I usually don’t forward this stuff, but I am making an exception here because . . . well, because I just thought it up myself. I was thinking about politics and history, particularly about a father and son who both served as President, and I notice some interesting coincidences:

1.	The father was an old-school New Englander with an Ivy League education.

2.	The father served two terms as Vice-President under a very popular President.

3.	The father was elected to the Presidency himself when the President under whom he had served retired after two terms.

4.	The father served a single term as President.

5.	The father was defeated for re-election as President by a liberal opponent who had served as a state governor.

6.	The President who succeeded the father went on to serve two full terms.

7.	The son and the father shared the same first and last names.

8.	The son's name was distinguishable from the father’s name by the son's middle name, which furnished the moniker by which the son was popularly known.

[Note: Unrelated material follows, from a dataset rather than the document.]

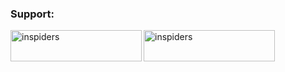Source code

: <h3 align="left">Support:</h3>
<p><a href="https://www.buymeacoffee.com/inspiders"> <img align="left" src="https://cdn.buymeacoffee.com/buttons/v2/default-yellow.png" height="50" width="210" alt="inspiders" /></a><a href="https://ko-fi.com/inspiders"> <img align="left" src="https://cdn.ko-fi.com/cdn/kofi3.png?v=3" height="50" width="210" alt="inspiders" /></a></p><br>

9.	The son, like the father, got an Ivy League education, at a school just a few miles from his birthplace.

10.	The son was first elected to public office two years after his father lost the Presidency, during his father's successor’s first term.

11.	The son ran for President himself when a popular two-term incumbent retired from the Presidency during an era of long-running economic prosperity.

12.	The son finished second in the election, behind a populist candidate from Tennessee.

13.	But the son got into the White House anyway through some post-election maneuvering that, while technically constitutional, was perceived by many as a corrupt bargain.

14.	The father held the Presidency while in his 60s, the son while in his 50s. The father lived to see his son's Presidency.

15.	The son, like the father, served a single term as President.

16.	The son was defeated for re-election by a populist opponent who went on to serve two terms, who redefined and reinvigorated the Democratic party, and whose populism transformed American politics for generations.

The father and son that I am thinking of are, of course, the Adamses. Who, now that I think of it, share some striking similarities with that other father-son presidential team, the Bushes. Who knows whether history will repeat itself. But so far, they’re 14 for 14 . . .

BRM

Brian Melendez
Minneapolis, Minn.
brian.melendez@usa.net

That’s a good list, and I hope Bush ends up a one-termer like his old man. But think about number 11: was President Clinton really a POPULAR two-term President?

A fair question. Popular enough that he won re-election by a more decisive majority that he had won his first term. (But even I was getting pretty tired of him by the end.)